Even though it may be obvious in this case the order of the points (meaning, you can just “eyeball” which was the starting point, the second point, the third, and so on), oftentimes it can help to label the order of the points. So, the function takes an optional label_points argument, which shows the order of the points along the gradient path if set to True (for more on how the text() function works in 3D world, see here):

Code
gen_surface_plot(grad_path, title=f"Gradient Descent, {num_steps} steps", label_points=True)

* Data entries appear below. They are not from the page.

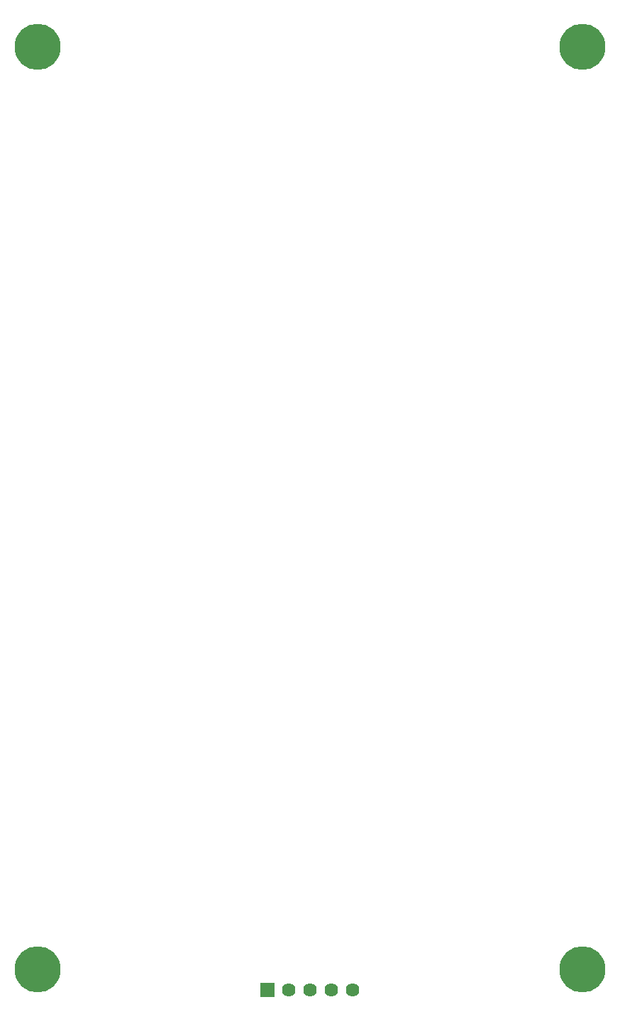
<source format=gbs>
%FSLAX33Y33*%
%MOMM*%
%AMRect-W1620000-H1620000-RO1.500*
21,1,1.62,1.62,0.,0.,90*%
%ADD10C,1.62*%
%ADD11Rect-W1620000-H1620000-RO1.500*%
%ADD12C,5.5*%
D10*
%LNbottom solder mask_traces*%
%LNbottom solder mask component d1d76ce3d25a1a6f*%
G01*
X34960Y2500D03*
X37500Y2500D03*
X40040Y2500D03*
X42580Y2500D03*
D11*
X32420Y2500D03*
%LNbottom solder mask component eade5d4cea83eb18*%
D12*
X5000Y115000D03*
%LNbottom solder mask component 4538daf1e711bfec*%
X70000Y5000D03*
%LNbottom solder mask component 522d077daca1cf4e*%
X70000Y115000D03*
%LNbottom solder mask component c00e6e3be686a7dc*%
X5000Y5000D03*
M02*
</source>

And now we can get a sense for how many steps we’ll need for convergence in this case (with a step size set to be \(0.1\)), by extending this plot to show the trajectory for 10 steps rather than 5:

Code
num_steps = 10
grad_path_10 = run_grad_descent(rand_v, num_steps)
gen_surface_plot(grad_path_10, title=f"Gradient Descent, {num_steps} steps", label_points=True)

The Less-Straightforward Second Step: Arrows

I’m not gonna lie to you… by the time you are trying to add arrows to your matplotlib plots, you have somewhat hit the limits of the (very basic!) functionality of matplotlib. It is possible, and supported by way of the quiver() function, but personally I’ve never been able to get the arrows to actually look good, which is why at this point I might recommend switching over from matplotlib to something like Plotly for this task. But, since we’ve already produced the above plot, we may as well see what it looks like to just add the arrows onto the plot using ax.quiver().

Code
gen_surface_plot(
  grad_path_10,
  title="Adding arrows with ax.quiver()",
  label_points=True,
  arrows=True
)

Moving the “Camera”

Lastly, finally, since this trajectory is somewhat difficult to see from the default angle, you can use the elevation and azimuth options to the ax.view_init() function to shift the “camera” around! Here we’ll try to see the pathway a little better by lowering its elevation a bit and rotating it to look at this trajectory more “from the side” than head-on:

Code
gen_surface_plot(
  grad_path_10,
  title=f"Gradient Descent, {num_steps} steps",
  label_points=True,
  arrows=True,
  elevation=39,
  azimuth=-98
)

So, if you find yourself extremely stuck at some point where 3D visualization of what’s going on could help, I hope you are able to use this gen_surface_plot() function with the different options to maybe get a glimpse of e.g. the trajectory that some numerical optimization algorithm is taking with respect to some loss surface!